» **About this exercise**
Leave the images out and repeat the data exactly as given.

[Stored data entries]
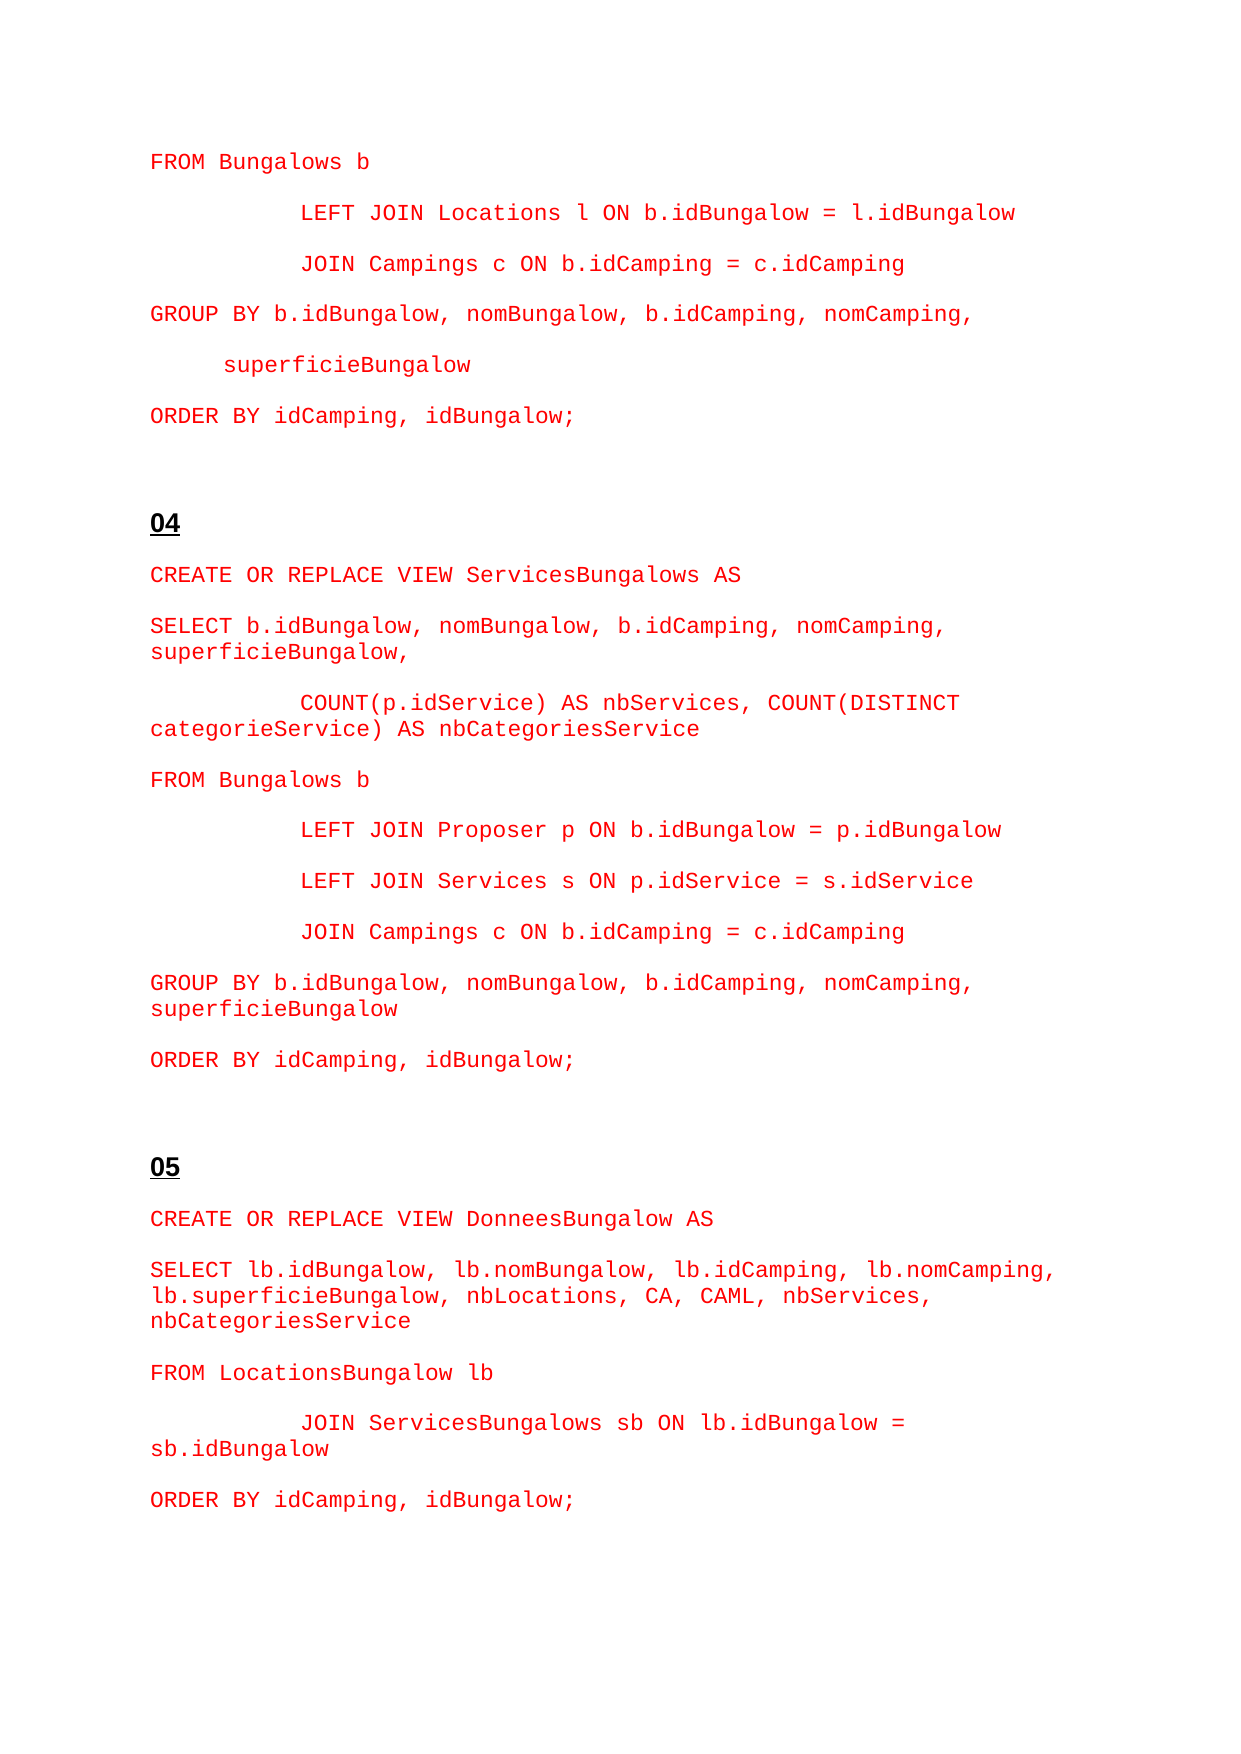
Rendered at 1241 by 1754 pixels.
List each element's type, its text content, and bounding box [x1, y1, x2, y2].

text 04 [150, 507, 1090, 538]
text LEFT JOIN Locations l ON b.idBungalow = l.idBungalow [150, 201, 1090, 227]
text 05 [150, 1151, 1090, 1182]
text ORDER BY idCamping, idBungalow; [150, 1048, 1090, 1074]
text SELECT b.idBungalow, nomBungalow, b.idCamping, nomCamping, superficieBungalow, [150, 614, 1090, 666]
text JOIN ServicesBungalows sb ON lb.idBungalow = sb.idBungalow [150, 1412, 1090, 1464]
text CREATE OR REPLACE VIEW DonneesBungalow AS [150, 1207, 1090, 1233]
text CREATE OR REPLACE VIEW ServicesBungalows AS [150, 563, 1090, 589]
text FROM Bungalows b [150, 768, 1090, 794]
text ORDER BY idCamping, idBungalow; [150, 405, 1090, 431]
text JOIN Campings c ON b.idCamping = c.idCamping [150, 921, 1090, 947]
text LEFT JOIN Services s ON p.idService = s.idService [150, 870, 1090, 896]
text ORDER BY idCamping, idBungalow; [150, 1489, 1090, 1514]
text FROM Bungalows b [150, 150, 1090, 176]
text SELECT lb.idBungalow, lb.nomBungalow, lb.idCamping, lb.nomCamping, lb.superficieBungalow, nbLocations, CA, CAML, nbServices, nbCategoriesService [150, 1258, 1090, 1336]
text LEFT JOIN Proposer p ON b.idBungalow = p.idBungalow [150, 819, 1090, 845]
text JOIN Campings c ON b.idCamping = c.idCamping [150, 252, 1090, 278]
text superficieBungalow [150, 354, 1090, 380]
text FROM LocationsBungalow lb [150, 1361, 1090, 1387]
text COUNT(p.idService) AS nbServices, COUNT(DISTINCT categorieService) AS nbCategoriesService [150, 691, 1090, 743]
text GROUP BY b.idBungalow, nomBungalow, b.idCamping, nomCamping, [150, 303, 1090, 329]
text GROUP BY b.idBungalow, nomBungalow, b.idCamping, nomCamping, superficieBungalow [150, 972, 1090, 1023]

» **Answer box**
Rendered at 1241 by 1754 pixels.
List each element's type, its text content, and bounding box [x1, y1, x2, y2].

text 04 [150, 507, 1090, 538]
text LEFT JOIN Locations l ON b.idBungalow = l.idBungalow [150, 201, 1090, 227]
text 05 [150, 1151, 1090, 1182]
text ORDER BY idCamping, idBungalow; [150, 1048, 1090, 1074]
text SELECT b.idBungalow, nomBungalow, b.idCamping, nomCamping, superficieBungalow, [150, 614, 1090, 666]
text JOIN ServicesBungalows sb ON lb.idBungalow = sb.idBungalow [150, 1412, 1090, 1464]
text CREATE OR REPLACE VIEW DonneesBungalow AS [150, 1207, 1090, 1233]
text CREATE OR REPLACE VIEW ServicesBungalows AS [150, 563, 1090, 589]
text FROM Bungalows b [150, 768, 1090, 794]
text ORDER BY idCamping, idBungalow; [150, 405, 1090, 431]
text JOIN Campings c ON b.idCamping = c.idCamping [150, 921, 1090, 947]
text LEFT JOIN Services s ON p.idService = s.idService [150, 870, 1090, 896]
text ORDER BY idCamping, idBungalow; [150, 1489, 1090, 1514]
text FROM Bungalows b [150, 150, 1090, 176]
text SELECT lb.idBungalow, lb.nomBungalow, lb.idCamping, lb.nomCamping, lb.superficieBungalow, nbLocations, CA, CAML, nbServices, nbCategoriesService [150, 1258, 1090, 1336]
text LEFT JOIN Proposer p ON b.idBungalow = p.idBungalow [150, 819, 1090, 845]
text JOIN Campings c ON b.idCamping = c.idCamping [150, 252, 1090, 278]
text superficieBungalow [150, 354, 1090, 380]
text FROM LocationsBungalow lb [150, 1361, 1090, 1387]
text COUNT(p.idService) AS nbServices, COUNT(DISTINCT categorieService) AS nbCategoriesService [150, 691, 1090, 743]
text GROUP BY b.idBungalow, nomBungalow, b.idCamping, nomCamping, [150, 303, 1090, 329]
text GROUP BY b.idBungalow, nomBungalow, b.idCamping, nomCamping, superficieBungalow [150, 972, 1090, 1023]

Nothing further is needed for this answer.